One hundred and eighty-three patients were recruited. Five patients were excluded for advanced gastric lesions, 1 patient was excluded for poor preparation and 2 patients were excluded for superficial lesions larger than 1.0 cm; 132 patients were excluded for no lesions found by high definition endoscopy. In the end, 43 patients with 43 lesions were included. Histopathology revealed 10 inflammation, 14 atrophy, 10 metaplasia, 1 low grade dysplasia (LGD), 5 high grade dysplasia (HGD) and 3 cancers.
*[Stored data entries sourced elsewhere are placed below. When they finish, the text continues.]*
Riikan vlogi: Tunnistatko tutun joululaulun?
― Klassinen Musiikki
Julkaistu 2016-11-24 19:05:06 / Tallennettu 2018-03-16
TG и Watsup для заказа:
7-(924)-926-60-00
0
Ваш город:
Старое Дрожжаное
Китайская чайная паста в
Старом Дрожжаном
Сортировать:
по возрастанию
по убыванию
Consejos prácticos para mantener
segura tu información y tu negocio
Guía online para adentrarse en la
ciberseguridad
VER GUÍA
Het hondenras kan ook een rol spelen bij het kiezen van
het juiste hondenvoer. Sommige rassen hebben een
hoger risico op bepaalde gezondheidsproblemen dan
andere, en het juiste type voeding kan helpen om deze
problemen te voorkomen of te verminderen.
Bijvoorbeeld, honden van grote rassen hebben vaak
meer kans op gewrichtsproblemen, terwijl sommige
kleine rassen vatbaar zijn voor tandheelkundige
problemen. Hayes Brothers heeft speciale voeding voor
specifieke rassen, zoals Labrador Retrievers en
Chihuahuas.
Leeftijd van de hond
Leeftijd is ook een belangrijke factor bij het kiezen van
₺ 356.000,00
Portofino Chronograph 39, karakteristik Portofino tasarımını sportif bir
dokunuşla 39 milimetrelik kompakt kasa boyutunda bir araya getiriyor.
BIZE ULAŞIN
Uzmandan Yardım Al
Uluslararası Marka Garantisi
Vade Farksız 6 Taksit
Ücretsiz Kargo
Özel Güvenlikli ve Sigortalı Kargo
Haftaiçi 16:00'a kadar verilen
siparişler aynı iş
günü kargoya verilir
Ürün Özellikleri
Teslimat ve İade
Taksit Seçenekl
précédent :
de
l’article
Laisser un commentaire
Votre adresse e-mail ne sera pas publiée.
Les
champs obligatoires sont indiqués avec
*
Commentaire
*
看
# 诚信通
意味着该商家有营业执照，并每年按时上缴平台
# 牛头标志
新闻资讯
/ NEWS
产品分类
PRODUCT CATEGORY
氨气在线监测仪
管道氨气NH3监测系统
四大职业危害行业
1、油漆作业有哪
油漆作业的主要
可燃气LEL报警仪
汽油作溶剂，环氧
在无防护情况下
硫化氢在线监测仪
For 7 lesions classified into type I, histopathology revealed 6 atrophy and 1 metaplasia; for 10 lesions classified into type II, histopathology revealed 2 inflammation, 7 atrophy and 1 metaplasia; for 10 lesions classified into type III, histopathology revealed 1 inflammation, 8 metaplasia and 1 LGD; for 9 lesions classified into type IV, histopathology revealed 4 inflammation, 1 atrophy and 4 HGD; for 7 lesions classified into type V, histopathology revealed 3 inflammation, 1 HGD and 3 cancers. A total of 172 still images, including 43 images by white light (MWL) and 129 images by M i-scan (43 with TE, 43 with SE and 43 with CE), were selected and sent to the endoscopist who did the analysis. General image quality of M i-scan with TE and SE was significantly better than that of MWL (TE, 4.55 ± 1.07; SE, 4.30 ± 1.02; MWL, 3.25 ± 0.99; P < 0.001). Visualization of pit pattern was significantly improved by M i-scan with SE (1.93 ± 0.25 vs 1.50 ± 0.50, P < 0.001). Microvessel visualization was significantly improved by M i-scan with TE (1.23 ± 0.78 vs 0.76 ± 0.73, P < 0.001). Demarcation line visualization was improved by M i-scan with both TE and SE (TE, 1.75 ± 0.52; SE, 1.56 ± 0.59; MWL, 0.98 ± 0.44; P < 0.001). M i-scan with CE did not show any significant improvements of image quality in general or in the 3 key parameters. Although M i-scan with TE and SE slightly increased the diagnostic yield of MWL, there was no significant difference (P > 0.1).

CONCLUSION

Although digital enhancement improves the image quality of magnification endoscopy, its value in improving the diagnostic yield seems to be limited.